Bikash Bhattacharya who is probably the man who had revived realism in India art since the days of Raja Ravi Verma and Hemendranath Majumdar shot to fame with his Doll series in the 1960s. At a time when Calcutta was experimenting with the modern Art movement where abstraction ond distortion of reality ruled the roost, Bikash suddenly gave the Calcutta art world something long forgotten: realsitic imagery.



The Doll series was however realsitic only in terms of style and technique of painting. In terms of theme, it was more surrealistic. It had drawn the attention of common man once again towards fine art. This bringing back of common man toart was the single most important contribution of Bikash Bhattacharya towards Indian Art.

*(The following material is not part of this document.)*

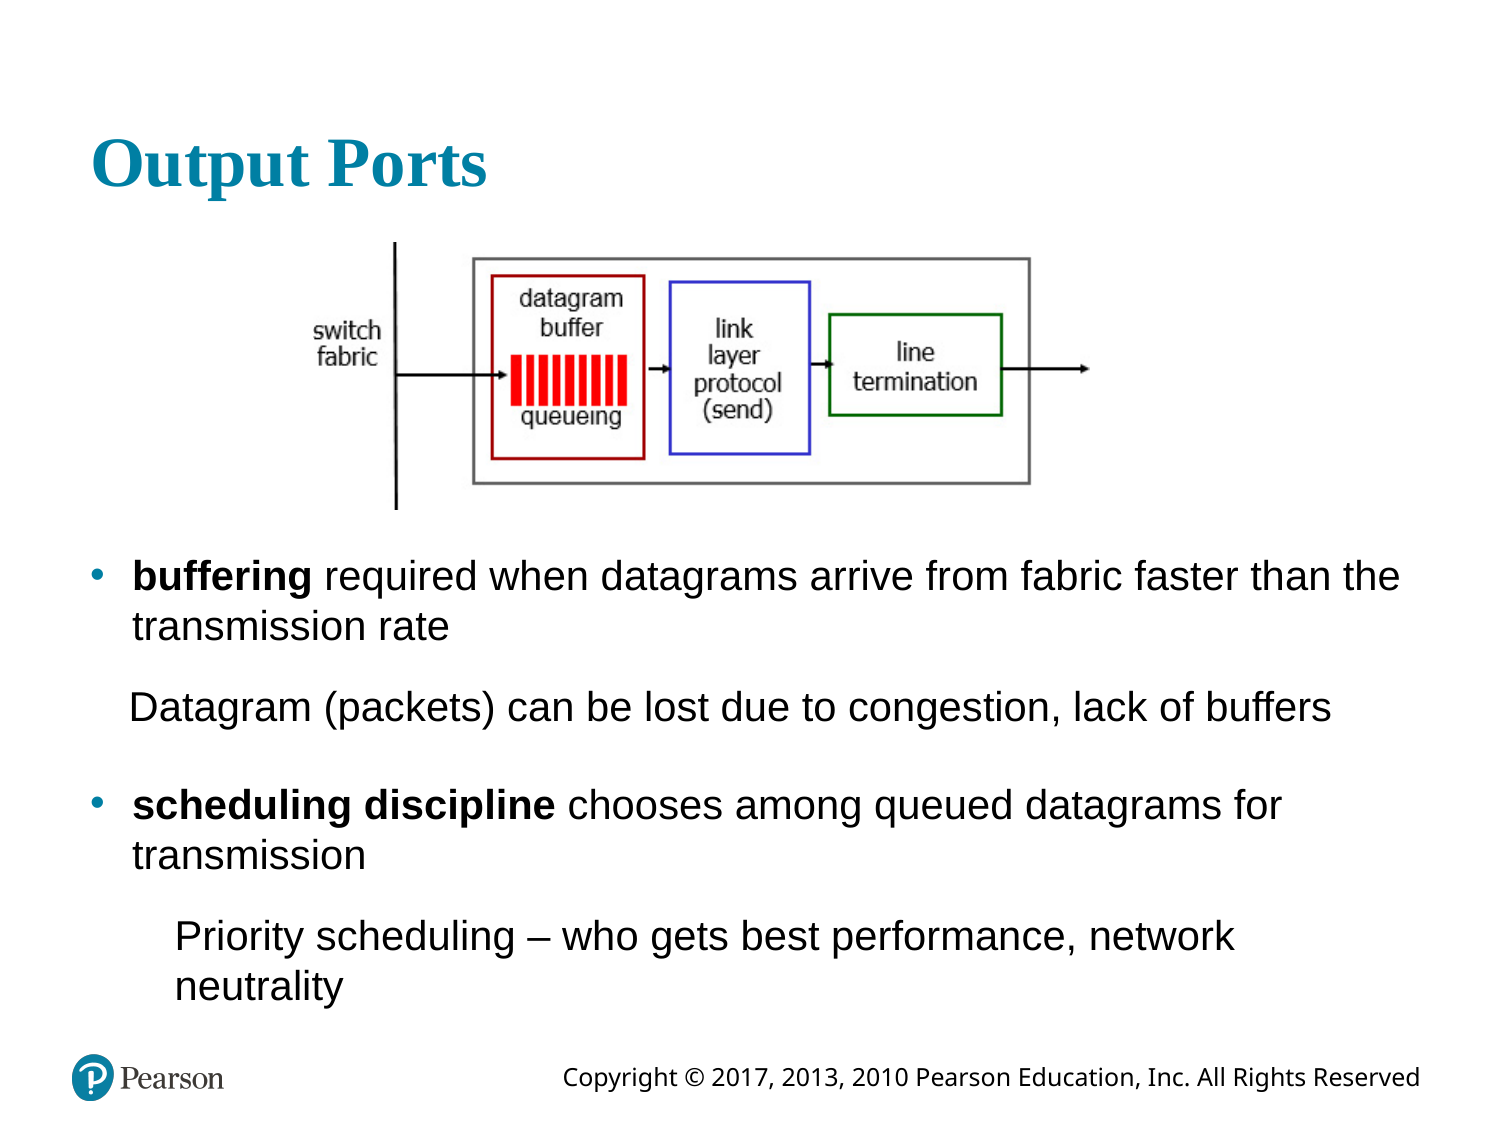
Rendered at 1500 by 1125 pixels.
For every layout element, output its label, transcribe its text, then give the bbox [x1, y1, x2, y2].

Bikash had never hesitated in painting for the magazines which most big names would shirk at. In a sequel novel on the life of another famous Bengal school artist Ramkinker Baij written by writer Samaresh Basu that came in rolling episodes in Bengali literary magazine Desh, Bikash did the illustrations without the slightest hesitation. These images which Bikash created in almost all the media from water colour, to gouache, to pastel, remains today some of the finest of Bikash's works.

Bikash Bhattacharya's later day series like the Durga series continued to remain suurealistic in themes. In later days Bikash experimented with many media, many themes and many related styles. But overall Bikash never left his basic style of using realistic technique to deal with his subjects.

In the ninetys Bikash's abilities started failing him and later he suffered from paralytic attacks and since then he had stopped painting and suffered silently sitting on his wheel chair. During his life time Bikash went from a humble back ground to become in a very short span India's top ranking artist. Then with equall suddenness, his creativity was halted by the paralysis. He had earned immense money during his lifetime. Yet till the last days Bikash remaind an artist for the masses.



Today Bikash Bhattacharya has many followers, some of who draw openly from his method of painting.
Sanjay Bhattacharya for one, adopts the style of realistic imagery to depict surrealist themes in almost all his paintings. One cannot fail to see the immense resemblance between the works Sanjay Bhattacharya and the Bikash Bhattachraya, wose disciple the former had been for some time.

Durga Series painting of Bikash Bhattacharya (above) and a painting by Sanjay Bhattacharya (below right) show similar techniques and treatment and bothe are thematically surrealitically.

Like Sanjay there are many who follow Bikash to the hilt. Yet Bikash remains the first revivalist of this technique in the post-independence India.
Bikash's death has ceated a deep void in Indian Art scene and it creates more importantly a need to analyse the roel of Bikash and his contemporaries in the development of art in general. In the forthcoming posts we would take up the role of many of Bikash's contemporaries starting with Ganesh Pyne.